Arthur to no longer accept 'back-chat and giving attitude' of Oz players following Mohali Test axing
Sydney, Mar 14 : Australian coach Mickey Arthur has condemned the 'backchat and giving attitude' of his team, saying that it has become unacceptable to the Test team culture and has led to his decision to stand down four players for the fourth Test in Mohali.
In his latest blog on the Cricket Australia website, Arthur has outlined the other indiscretions that led to his unprecedented decision to axe Shane Watson, James Pattinson, Mitchell Johnson and Usman Khawaja for not submitting requested feedback after Australia's humiliating defeat in the second Test, News.com.au reports.
According to Arthur, who has not named any names, back-chat or bad attitude, being late for a meeting and wearing the wrong attire are some examples of the behavioural issues that have been addressed discretely but still continue to happen.
Demanding excellence from his team, Arthur said that arriving with a bad attitude, corner-cutting or taking short-cuts will no longer be tolerated from the players, adding that the team needed to perform like football club Manchester United or F1 unit McLaren to be at the top of the game.
Arthur further said that the team needed to reach the absolute pinnacle, where high standards are second nature to every player and not merely expected, adding that the Australian fans deserved nothing less.
Arthur also said that the Australian players needed to raise the bar and lift their game if they are serious about getting their team to the number one position in the world.
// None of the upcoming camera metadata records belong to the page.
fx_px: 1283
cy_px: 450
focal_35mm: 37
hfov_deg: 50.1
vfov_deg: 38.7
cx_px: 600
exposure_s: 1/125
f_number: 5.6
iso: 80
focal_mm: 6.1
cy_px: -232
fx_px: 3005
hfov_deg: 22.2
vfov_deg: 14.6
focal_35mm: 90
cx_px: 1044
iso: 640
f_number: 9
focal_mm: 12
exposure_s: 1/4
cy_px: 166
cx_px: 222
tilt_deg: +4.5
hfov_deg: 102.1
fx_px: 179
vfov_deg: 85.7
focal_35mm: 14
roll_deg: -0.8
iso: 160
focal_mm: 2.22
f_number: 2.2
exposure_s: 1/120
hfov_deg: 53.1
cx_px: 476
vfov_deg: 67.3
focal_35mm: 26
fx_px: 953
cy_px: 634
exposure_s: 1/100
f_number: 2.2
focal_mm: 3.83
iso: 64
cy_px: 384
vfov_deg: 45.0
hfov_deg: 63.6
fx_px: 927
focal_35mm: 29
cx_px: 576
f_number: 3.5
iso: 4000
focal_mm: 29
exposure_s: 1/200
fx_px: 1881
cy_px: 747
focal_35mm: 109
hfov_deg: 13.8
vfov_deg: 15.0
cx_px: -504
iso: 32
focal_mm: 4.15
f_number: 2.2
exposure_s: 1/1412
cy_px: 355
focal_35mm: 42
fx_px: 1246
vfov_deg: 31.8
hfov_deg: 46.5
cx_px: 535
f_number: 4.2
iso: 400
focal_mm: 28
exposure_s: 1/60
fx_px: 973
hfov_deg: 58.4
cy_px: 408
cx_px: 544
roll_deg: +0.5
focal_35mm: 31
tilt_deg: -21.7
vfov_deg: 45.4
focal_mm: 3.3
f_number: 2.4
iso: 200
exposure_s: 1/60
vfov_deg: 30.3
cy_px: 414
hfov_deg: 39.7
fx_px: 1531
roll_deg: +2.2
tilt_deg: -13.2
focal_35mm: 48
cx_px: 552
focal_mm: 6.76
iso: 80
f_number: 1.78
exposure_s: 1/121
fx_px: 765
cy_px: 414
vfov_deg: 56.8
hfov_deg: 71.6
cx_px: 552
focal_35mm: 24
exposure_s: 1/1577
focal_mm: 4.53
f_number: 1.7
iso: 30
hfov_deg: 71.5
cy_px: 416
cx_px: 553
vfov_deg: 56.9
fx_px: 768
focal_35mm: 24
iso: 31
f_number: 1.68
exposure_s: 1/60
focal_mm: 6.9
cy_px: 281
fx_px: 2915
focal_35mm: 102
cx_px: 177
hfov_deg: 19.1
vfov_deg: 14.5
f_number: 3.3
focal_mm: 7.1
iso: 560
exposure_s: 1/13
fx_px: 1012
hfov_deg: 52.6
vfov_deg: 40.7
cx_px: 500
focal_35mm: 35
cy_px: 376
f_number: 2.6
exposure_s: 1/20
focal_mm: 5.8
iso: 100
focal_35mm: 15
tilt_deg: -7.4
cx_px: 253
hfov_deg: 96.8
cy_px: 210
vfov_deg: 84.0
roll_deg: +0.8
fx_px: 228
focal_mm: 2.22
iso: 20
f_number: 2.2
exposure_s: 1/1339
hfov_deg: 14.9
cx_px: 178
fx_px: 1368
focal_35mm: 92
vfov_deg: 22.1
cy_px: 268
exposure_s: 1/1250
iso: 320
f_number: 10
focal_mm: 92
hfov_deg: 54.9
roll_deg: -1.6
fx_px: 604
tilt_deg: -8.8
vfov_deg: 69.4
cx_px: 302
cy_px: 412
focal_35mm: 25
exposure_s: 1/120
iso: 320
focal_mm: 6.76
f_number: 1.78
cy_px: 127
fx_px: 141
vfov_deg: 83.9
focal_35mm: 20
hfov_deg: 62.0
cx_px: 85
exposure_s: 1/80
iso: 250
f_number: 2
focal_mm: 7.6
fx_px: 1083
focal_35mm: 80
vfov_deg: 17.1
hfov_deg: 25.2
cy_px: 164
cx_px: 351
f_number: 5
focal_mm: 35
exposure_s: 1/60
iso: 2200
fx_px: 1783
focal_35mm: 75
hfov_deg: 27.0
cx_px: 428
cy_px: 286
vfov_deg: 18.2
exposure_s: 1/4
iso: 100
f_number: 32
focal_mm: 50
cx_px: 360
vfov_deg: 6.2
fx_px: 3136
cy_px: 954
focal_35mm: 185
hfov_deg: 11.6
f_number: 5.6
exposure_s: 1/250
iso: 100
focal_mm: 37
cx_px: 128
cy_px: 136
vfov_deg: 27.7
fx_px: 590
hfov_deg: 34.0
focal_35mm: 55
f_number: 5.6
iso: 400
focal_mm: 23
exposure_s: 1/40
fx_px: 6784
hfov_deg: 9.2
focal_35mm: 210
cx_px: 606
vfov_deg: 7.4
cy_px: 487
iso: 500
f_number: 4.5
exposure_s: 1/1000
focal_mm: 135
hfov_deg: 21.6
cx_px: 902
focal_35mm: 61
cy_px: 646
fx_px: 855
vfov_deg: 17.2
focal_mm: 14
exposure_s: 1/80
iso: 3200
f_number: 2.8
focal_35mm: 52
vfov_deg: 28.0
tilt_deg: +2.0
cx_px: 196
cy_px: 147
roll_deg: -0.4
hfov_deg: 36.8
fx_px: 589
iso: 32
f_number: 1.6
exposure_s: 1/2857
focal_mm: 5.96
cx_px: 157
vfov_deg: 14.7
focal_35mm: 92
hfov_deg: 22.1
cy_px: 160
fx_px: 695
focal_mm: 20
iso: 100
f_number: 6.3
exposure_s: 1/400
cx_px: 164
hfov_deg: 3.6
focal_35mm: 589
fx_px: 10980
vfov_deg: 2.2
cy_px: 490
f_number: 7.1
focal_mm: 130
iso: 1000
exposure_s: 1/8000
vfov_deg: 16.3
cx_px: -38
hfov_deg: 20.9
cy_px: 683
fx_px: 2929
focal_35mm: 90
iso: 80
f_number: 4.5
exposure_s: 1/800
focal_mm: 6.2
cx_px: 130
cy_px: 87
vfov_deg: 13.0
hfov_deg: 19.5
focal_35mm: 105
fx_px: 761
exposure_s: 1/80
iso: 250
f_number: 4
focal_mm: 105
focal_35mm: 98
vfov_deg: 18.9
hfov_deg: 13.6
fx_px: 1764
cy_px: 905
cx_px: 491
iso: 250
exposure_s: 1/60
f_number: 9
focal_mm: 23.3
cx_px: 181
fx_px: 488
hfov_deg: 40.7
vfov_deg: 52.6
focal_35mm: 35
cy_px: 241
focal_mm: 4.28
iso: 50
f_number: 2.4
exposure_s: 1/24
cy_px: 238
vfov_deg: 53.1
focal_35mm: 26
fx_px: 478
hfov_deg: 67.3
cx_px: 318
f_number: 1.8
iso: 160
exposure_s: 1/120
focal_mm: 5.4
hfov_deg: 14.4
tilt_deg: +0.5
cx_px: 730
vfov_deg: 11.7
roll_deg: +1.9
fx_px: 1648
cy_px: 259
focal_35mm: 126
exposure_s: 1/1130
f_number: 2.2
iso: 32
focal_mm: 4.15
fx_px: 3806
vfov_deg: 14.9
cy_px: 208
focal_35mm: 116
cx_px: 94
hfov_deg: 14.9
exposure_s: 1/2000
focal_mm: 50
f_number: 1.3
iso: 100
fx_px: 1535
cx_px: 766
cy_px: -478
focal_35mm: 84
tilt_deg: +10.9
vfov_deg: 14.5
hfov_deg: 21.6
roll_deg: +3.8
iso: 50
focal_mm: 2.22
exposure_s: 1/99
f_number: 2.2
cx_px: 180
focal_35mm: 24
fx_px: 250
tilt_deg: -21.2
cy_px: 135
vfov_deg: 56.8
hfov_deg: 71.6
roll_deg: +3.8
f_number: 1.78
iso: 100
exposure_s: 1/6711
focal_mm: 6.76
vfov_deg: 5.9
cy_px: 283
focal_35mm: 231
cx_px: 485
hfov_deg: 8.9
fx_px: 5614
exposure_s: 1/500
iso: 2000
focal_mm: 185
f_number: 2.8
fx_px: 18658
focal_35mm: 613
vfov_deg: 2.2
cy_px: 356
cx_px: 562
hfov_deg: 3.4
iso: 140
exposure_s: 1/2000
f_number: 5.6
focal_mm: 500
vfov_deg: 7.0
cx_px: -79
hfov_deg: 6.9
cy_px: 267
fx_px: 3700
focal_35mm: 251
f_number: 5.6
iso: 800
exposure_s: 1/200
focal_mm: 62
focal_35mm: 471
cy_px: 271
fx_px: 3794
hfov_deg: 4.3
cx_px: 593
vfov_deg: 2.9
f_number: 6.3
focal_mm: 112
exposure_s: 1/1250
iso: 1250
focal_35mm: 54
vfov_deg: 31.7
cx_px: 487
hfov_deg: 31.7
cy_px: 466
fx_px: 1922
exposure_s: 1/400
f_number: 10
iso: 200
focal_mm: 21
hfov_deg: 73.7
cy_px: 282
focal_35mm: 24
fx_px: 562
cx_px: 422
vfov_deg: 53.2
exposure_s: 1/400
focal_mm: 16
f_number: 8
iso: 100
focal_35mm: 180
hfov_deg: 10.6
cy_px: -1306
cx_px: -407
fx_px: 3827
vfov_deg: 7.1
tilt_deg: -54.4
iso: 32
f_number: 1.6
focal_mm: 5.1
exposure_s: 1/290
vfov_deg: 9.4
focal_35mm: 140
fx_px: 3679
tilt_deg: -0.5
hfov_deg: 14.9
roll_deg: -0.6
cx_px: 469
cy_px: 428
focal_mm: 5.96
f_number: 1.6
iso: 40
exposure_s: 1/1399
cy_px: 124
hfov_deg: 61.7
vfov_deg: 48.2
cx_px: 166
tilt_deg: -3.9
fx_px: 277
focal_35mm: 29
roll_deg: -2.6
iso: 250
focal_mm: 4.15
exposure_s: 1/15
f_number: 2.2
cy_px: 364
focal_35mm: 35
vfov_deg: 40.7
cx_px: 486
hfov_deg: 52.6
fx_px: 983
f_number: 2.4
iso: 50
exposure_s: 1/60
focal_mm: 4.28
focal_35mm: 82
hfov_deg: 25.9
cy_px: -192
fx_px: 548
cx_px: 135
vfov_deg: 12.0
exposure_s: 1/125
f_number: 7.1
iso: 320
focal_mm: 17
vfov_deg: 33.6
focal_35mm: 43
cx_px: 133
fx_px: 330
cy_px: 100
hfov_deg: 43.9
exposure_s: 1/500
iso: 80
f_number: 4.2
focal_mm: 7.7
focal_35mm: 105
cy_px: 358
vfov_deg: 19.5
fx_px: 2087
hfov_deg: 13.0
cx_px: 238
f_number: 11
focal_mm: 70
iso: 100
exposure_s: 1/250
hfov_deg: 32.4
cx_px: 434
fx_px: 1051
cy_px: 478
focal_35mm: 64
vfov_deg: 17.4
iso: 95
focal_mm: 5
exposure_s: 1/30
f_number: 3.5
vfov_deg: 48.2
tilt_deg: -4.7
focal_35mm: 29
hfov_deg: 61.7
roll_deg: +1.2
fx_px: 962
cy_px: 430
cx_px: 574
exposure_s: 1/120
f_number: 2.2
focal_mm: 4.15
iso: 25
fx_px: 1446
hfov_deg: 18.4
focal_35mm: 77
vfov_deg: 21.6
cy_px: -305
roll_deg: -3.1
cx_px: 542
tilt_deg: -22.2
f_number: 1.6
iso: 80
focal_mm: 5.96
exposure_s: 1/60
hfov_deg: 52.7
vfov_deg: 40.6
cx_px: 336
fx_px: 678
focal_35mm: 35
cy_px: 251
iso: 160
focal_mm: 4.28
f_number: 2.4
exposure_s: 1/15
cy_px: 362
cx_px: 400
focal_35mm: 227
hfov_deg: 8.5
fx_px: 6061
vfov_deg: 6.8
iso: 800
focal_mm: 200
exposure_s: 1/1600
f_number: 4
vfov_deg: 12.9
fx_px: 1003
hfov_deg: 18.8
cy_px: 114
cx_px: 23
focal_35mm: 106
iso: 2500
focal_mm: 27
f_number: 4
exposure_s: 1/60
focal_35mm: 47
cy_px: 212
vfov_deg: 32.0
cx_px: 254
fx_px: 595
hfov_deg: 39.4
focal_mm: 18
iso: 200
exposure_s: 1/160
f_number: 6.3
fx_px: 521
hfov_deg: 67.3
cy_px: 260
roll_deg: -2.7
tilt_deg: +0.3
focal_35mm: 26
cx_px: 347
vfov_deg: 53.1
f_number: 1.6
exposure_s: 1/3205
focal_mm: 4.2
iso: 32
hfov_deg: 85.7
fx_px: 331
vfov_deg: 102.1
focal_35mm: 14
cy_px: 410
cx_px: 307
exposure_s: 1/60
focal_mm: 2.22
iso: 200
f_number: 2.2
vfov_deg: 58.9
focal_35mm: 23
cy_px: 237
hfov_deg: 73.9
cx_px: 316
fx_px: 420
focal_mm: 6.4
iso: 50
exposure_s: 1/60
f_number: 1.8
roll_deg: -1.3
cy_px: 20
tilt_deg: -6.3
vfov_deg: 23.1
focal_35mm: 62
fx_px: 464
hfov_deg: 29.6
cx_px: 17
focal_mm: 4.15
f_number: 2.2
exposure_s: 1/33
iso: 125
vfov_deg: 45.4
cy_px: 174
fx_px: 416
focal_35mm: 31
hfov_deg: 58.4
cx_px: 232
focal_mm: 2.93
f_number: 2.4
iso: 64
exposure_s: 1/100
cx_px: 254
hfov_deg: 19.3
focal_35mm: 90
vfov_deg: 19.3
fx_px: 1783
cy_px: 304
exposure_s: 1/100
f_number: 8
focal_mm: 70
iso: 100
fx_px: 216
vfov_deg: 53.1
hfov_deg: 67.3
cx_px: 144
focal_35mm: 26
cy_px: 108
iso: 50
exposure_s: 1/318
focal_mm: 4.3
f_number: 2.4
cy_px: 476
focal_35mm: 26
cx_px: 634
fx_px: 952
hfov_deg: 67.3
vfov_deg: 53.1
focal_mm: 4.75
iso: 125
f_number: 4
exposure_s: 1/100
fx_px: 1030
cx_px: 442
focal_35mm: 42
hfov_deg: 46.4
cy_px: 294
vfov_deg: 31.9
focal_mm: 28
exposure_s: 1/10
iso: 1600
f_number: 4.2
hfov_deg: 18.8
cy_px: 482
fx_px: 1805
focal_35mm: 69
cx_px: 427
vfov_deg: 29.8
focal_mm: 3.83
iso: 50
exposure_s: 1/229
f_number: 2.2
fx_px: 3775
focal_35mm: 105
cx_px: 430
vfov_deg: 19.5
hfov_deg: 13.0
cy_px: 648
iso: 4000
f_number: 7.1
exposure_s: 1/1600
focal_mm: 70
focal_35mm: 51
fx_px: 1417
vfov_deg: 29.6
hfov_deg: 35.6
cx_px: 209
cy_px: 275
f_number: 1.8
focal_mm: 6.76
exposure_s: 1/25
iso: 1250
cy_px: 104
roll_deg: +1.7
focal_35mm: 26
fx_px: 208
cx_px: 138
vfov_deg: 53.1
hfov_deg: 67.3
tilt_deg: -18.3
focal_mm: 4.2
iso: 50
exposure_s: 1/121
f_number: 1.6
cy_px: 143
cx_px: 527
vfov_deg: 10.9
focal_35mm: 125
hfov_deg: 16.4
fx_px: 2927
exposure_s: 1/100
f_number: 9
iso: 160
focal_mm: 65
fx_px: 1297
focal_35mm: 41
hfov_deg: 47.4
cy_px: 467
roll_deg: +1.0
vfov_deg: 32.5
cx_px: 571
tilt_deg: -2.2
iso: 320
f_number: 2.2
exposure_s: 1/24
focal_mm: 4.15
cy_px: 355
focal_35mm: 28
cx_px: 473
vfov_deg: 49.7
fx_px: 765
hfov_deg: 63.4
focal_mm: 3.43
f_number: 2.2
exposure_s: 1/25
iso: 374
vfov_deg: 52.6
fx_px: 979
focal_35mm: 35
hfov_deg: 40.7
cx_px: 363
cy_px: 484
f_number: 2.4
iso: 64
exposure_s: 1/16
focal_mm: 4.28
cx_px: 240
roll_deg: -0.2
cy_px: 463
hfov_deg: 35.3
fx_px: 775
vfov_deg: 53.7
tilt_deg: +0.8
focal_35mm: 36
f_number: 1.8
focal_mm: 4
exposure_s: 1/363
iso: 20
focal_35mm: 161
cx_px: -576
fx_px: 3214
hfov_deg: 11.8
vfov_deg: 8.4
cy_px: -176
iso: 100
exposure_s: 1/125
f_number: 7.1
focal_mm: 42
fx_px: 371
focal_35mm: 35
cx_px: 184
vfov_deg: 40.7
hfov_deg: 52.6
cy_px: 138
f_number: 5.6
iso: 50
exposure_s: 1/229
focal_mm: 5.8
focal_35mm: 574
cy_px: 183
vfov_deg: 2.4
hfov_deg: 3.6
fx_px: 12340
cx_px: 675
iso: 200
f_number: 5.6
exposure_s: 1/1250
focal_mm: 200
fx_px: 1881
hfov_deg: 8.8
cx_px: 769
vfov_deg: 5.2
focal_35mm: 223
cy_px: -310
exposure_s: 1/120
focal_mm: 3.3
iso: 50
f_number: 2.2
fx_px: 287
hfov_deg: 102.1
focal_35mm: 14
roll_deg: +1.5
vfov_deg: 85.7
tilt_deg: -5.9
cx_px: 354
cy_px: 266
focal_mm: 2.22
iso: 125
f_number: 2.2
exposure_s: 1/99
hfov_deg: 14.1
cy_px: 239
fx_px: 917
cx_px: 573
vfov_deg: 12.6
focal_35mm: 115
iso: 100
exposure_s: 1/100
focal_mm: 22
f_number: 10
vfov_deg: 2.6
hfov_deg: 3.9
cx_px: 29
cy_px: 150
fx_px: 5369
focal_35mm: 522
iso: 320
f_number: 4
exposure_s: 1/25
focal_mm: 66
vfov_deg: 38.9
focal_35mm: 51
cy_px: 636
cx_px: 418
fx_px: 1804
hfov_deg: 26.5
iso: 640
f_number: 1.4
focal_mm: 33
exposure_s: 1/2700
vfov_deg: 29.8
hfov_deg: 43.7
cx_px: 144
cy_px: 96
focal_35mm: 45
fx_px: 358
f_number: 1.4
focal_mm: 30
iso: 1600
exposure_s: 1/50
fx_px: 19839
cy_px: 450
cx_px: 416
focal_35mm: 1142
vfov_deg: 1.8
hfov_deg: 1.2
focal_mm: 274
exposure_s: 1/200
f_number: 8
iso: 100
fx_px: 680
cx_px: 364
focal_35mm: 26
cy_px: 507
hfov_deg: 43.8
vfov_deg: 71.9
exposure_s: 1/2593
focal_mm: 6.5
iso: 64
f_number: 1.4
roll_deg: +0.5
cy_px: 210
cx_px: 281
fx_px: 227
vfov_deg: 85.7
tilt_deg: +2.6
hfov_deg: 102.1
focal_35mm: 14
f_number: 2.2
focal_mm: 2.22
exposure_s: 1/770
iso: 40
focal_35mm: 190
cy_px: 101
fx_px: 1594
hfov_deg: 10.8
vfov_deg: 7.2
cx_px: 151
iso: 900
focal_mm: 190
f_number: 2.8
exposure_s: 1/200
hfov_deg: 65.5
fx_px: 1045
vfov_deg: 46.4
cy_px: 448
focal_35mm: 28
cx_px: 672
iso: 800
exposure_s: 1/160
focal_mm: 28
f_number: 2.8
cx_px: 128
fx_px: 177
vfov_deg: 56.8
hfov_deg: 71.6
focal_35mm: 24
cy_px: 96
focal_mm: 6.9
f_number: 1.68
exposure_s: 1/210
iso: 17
Although he was close-mouthed about whether the axed quartet also had the behavioural issues, Arthur said that the decision to suspend Watson, Johnson, Pattinson and Khawaja for not adhering to a team request was the defining moment, but it has been a culmination of lots of small minor indiscretions that have built up to now.
Stating that the last few weeks since the end of the Hyderabad Test has been the toughest of his 11-year coaching career, the former South African coach said that the media reaction to the axing decision has been divided, adding that he had never seen such a reaction in his career.